- Task objective
Can you pull out every line of the material below that contains the string "autosize", with uppercase and lowercase counted as different?
++++ Material provided ++++
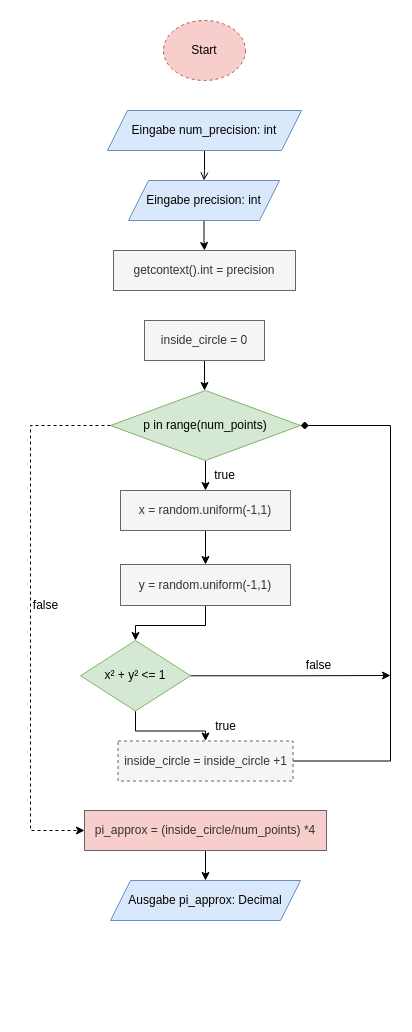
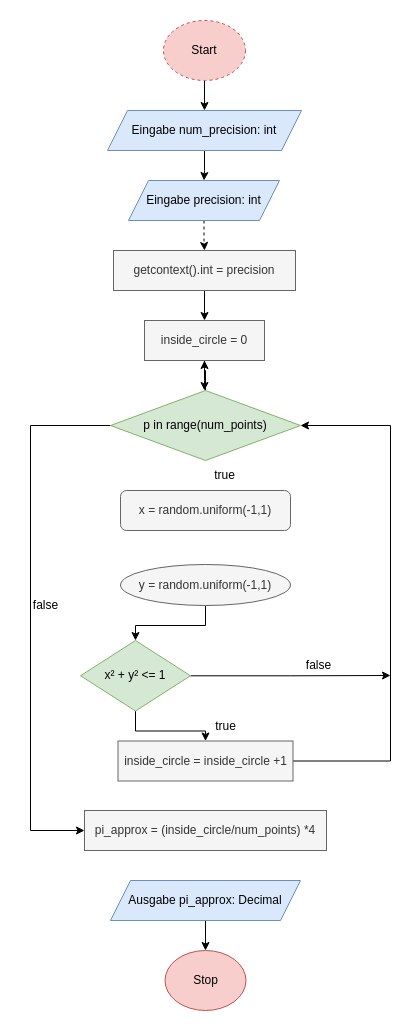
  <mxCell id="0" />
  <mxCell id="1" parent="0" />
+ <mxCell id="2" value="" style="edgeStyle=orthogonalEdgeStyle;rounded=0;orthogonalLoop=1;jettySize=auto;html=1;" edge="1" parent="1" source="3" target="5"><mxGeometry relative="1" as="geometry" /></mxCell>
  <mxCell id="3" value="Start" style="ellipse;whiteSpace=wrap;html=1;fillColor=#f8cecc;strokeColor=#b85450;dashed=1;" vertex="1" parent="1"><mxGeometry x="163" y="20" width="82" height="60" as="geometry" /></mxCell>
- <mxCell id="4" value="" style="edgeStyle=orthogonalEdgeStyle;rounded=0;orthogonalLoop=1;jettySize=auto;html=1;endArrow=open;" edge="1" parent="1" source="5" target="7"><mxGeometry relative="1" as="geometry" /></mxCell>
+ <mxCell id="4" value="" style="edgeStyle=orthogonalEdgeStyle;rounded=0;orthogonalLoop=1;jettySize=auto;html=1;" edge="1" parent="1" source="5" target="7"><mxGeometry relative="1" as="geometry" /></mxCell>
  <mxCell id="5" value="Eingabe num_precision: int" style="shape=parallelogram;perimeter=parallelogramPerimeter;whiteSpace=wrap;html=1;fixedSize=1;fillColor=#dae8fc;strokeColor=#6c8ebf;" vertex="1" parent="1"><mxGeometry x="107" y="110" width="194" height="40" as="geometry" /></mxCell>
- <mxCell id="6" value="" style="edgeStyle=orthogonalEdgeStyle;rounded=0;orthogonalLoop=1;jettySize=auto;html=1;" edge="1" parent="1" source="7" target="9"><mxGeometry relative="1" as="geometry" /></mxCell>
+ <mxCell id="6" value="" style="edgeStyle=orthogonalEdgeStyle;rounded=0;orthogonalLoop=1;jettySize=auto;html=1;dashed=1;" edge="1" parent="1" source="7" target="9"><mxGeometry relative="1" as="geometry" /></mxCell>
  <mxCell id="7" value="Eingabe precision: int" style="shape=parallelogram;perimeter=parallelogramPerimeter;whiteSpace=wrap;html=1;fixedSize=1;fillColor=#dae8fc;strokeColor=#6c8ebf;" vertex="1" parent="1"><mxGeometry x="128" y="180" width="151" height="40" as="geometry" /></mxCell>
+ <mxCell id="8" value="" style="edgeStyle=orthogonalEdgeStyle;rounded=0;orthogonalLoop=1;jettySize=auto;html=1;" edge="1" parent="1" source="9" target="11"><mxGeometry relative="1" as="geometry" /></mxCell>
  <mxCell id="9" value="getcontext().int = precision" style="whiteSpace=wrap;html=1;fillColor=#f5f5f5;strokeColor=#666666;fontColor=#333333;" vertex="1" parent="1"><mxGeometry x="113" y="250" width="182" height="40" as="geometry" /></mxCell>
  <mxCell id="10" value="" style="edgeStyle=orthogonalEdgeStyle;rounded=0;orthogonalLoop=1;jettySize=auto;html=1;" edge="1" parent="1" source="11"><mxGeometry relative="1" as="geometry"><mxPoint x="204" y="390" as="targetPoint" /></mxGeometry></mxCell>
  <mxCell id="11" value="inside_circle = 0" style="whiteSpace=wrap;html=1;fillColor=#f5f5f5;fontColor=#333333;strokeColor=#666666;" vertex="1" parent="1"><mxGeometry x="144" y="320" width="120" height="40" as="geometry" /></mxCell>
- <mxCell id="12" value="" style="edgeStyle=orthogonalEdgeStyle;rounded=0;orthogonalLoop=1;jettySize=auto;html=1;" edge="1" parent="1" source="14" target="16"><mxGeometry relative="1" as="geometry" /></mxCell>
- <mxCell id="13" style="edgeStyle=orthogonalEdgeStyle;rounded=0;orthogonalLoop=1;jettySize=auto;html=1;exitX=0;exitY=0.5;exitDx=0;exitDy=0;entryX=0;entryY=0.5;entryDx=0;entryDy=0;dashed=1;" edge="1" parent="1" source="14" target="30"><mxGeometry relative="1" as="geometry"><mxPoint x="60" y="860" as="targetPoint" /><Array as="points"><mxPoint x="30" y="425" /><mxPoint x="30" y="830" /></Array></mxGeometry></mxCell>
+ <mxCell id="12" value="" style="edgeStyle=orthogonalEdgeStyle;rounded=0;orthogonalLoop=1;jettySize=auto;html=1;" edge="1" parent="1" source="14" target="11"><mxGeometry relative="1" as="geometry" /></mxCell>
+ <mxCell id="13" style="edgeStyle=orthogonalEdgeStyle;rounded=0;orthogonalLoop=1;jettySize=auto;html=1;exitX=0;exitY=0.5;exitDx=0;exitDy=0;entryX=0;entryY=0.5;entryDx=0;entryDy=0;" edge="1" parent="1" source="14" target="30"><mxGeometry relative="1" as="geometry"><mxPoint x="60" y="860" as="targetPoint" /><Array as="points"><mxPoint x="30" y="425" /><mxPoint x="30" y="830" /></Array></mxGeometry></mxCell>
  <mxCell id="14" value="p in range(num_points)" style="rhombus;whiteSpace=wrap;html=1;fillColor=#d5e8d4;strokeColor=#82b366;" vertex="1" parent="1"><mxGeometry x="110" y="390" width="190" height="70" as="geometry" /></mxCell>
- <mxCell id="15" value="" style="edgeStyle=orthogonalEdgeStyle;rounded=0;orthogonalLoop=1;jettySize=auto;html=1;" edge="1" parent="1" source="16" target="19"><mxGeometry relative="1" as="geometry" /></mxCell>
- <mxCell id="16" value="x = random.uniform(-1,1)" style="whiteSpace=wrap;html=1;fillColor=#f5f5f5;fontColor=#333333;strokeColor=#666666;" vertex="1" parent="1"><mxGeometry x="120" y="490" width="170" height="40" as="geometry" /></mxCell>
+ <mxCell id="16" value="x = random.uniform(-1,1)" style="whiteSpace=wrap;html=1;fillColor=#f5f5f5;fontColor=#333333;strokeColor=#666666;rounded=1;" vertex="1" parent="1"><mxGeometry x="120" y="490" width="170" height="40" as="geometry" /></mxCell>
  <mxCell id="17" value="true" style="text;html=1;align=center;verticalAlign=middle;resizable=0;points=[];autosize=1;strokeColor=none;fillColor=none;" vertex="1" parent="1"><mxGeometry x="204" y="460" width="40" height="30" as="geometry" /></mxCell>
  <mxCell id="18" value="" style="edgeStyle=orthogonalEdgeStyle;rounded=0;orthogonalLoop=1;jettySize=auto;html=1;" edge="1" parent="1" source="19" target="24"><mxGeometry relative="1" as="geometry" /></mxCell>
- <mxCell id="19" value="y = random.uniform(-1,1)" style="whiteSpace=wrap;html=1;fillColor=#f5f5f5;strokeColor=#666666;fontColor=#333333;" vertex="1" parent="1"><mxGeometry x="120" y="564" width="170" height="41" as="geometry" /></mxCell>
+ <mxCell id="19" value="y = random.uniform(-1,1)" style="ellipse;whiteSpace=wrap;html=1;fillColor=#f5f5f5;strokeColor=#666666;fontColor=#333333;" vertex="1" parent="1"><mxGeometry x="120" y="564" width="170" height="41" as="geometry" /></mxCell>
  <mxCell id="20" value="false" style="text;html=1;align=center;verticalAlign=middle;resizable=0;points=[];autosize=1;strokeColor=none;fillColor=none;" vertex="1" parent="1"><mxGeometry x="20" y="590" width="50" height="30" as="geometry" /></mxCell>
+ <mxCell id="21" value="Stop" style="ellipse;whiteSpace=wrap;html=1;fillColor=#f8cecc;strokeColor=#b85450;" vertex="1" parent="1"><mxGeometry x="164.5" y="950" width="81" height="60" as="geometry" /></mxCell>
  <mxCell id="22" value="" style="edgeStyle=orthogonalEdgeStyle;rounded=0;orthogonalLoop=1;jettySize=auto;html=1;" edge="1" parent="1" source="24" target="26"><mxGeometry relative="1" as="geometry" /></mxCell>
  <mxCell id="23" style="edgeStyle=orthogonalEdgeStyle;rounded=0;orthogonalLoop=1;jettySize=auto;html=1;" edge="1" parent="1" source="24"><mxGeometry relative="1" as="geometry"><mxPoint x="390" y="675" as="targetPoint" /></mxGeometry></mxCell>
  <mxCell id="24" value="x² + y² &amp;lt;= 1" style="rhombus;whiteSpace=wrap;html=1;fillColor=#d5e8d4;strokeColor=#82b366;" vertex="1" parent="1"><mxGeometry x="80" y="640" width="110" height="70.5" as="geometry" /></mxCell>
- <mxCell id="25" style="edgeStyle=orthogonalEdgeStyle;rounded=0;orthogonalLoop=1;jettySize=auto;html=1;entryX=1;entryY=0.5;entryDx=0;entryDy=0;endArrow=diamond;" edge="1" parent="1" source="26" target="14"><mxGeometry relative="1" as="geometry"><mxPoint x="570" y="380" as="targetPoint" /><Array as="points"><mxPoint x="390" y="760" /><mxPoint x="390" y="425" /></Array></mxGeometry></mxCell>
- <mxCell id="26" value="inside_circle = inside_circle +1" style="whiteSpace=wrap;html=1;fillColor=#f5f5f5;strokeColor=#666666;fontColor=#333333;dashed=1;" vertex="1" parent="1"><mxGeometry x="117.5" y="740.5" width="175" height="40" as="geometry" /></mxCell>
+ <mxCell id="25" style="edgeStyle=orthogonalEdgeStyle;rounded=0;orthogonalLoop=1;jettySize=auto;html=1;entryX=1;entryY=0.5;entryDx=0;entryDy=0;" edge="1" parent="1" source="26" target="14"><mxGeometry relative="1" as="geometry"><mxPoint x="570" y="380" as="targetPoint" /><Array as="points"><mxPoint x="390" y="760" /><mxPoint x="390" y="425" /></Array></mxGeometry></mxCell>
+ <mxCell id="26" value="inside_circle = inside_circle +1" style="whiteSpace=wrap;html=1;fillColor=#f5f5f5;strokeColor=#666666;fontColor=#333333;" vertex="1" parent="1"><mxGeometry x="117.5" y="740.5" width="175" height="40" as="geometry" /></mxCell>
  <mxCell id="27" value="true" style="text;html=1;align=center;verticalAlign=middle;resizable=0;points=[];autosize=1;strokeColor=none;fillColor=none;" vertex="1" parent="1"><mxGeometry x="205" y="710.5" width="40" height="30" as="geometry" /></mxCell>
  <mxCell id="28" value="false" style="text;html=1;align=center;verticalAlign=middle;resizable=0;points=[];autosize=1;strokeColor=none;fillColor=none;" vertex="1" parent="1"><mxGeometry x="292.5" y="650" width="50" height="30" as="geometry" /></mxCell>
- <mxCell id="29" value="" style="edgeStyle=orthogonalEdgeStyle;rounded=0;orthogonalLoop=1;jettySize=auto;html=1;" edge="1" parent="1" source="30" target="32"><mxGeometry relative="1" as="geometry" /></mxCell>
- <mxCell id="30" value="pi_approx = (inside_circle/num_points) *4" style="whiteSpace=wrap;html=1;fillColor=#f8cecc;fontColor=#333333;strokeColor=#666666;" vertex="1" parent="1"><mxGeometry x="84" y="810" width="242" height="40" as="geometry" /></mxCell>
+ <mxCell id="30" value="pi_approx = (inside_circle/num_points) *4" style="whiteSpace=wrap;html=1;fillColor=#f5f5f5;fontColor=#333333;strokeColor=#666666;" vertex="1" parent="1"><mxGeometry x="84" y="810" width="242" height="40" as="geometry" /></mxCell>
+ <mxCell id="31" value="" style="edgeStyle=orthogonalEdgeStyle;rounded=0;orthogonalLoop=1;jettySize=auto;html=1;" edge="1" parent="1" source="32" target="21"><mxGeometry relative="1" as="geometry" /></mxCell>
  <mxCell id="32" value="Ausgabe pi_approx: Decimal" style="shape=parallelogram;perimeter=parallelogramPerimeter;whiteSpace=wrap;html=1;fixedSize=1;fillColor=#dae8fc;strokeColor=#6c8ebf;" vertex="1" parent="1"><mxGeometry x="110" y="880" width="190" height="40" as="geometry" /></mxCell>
++++
- Expected answer
  <mxCell id="17" value="true" style="text;html=1;align=center;verticalAlign=middle;resizable=0;points=[];autosize=1;strokeColor=none;fillColor=none;" vertex="1" parent="1"><mxGeometry x="204" y="460" width="40" height="30" as="geometry" /></mxCell>
  <mxCell id="20" value="false" style="text;html=1;align=center;verticalAlign=middle;resizable=0;points=[];autosize=1;strokeColor=none;fillColor=none;" vertex="1" parent="1"><mxGeometry x="20" y="590" width="50" height="30" as="geometry" /></mxCell>
  <mxCell id="27" value="true" style="text;html=1;align=center;verticalAlign=middle;resizable=0;points=[];autosize=1;strokeColor=none;fillColor=none;" vertex="1" parent="1"><mxGeometry x="205" y="710.5" width="40" height="30" as="geometry" /></mxCell>
  <mxCell id="28" value="false" style="text;html=1;align=center;verticalAlign=middle;resizable=0;points=[];autosize=1;strokeColor=none;fillColor=none;" vertex="1" parent="1"><mxGeometry x="292.5" y="650" width="50" height="30" as="geometry" /></mxCell>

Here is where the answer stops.